What the reporting actually says
Reuters reported that Saudi Arabia “launched numerous, unpublicized strikes on Iran,” based on Western and Iranian officials who spoke to reporters. The story says the Saudi moves came in late March and were described by one source as “tit‑for‑tat strikes in retaliation.” The Wall Street Journal separately reported that the UAE struck the Lavan Island oil refinery, triggering a large fire and knocking much of the plant offline. Both governments have declined to publicly confirm the strikes, and Reuters and the WSJ relied on anonymous sources.

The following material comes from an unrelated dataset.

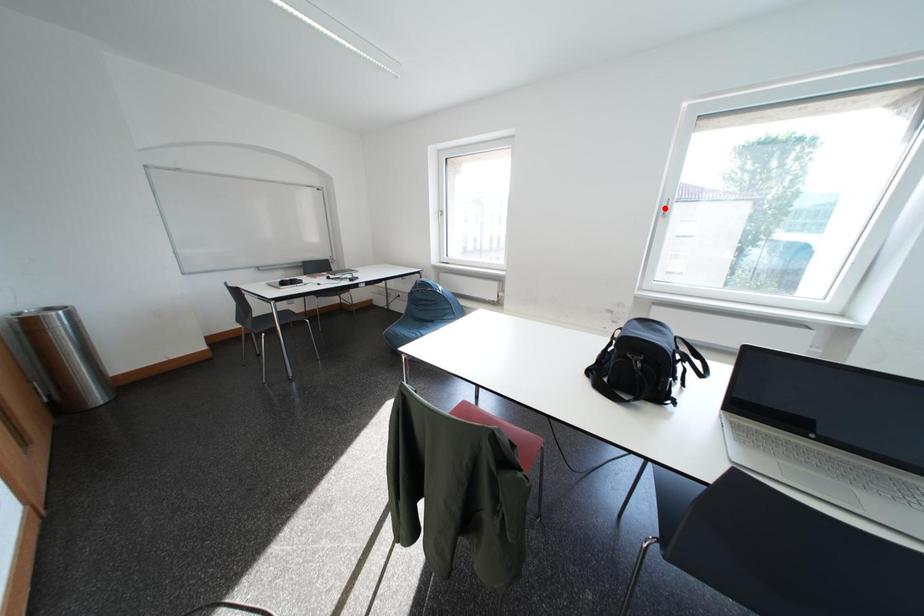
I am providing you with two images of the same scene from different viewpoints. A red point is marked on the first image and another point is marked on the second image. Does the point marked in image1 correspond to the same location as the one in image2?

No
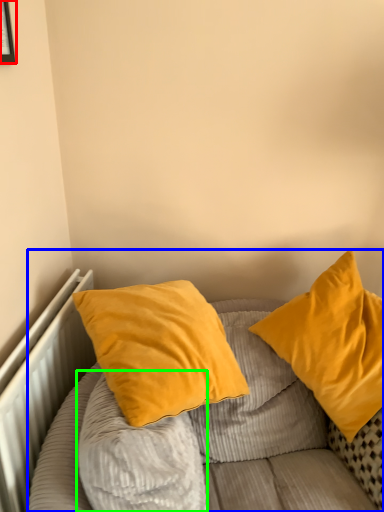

Why this matters: more than headlines
This is not trivia. If Gulf partners were striking Iranian soil, it widens the roster of direct combatants and shows a sharper regional alignment against Tehran. That matters for how the West thinks about escalation and deterrence. Anonymous sourcing means we should be cautious — but multiple reputable outlets reporting similar, independent details makes the story plausible and serious, not a rumor to shrug off between coast-to-coast speeches.
Questions for Washington and Gulf capitals
The big unanswered question is coordination. Did the United States know? Was President Donald Trump and Secretary of State Marco Rubio briefed or tacitly approving these moves? Or did Riyadh and Abu Dhabi act on their own? The WSJ said U.S. officials privately welcomed Abu Dhabi’s participation, which suggests at least some alignment. Still, Americans deserve transparency about whether U.S. policy and operations were coordinated with these covert actions.
What comes next
There’s an upside in strength: Gulf states finally moving from stern words to real action is a strategic shift that could help check Iran’s aggression. There’s also danger — covert strikes raise the risk of miscalculation and complicate any fragile ceasefire. Officials in Riyadh, Abu Dhabi and Washington should answer plainly: what happened, why, and who knew. Until then, expect Iran to test boundaries and for hawks in the region to see this as proof that pressure works. Which, for the record, it does — when it’s applied with teeth instead of sermons.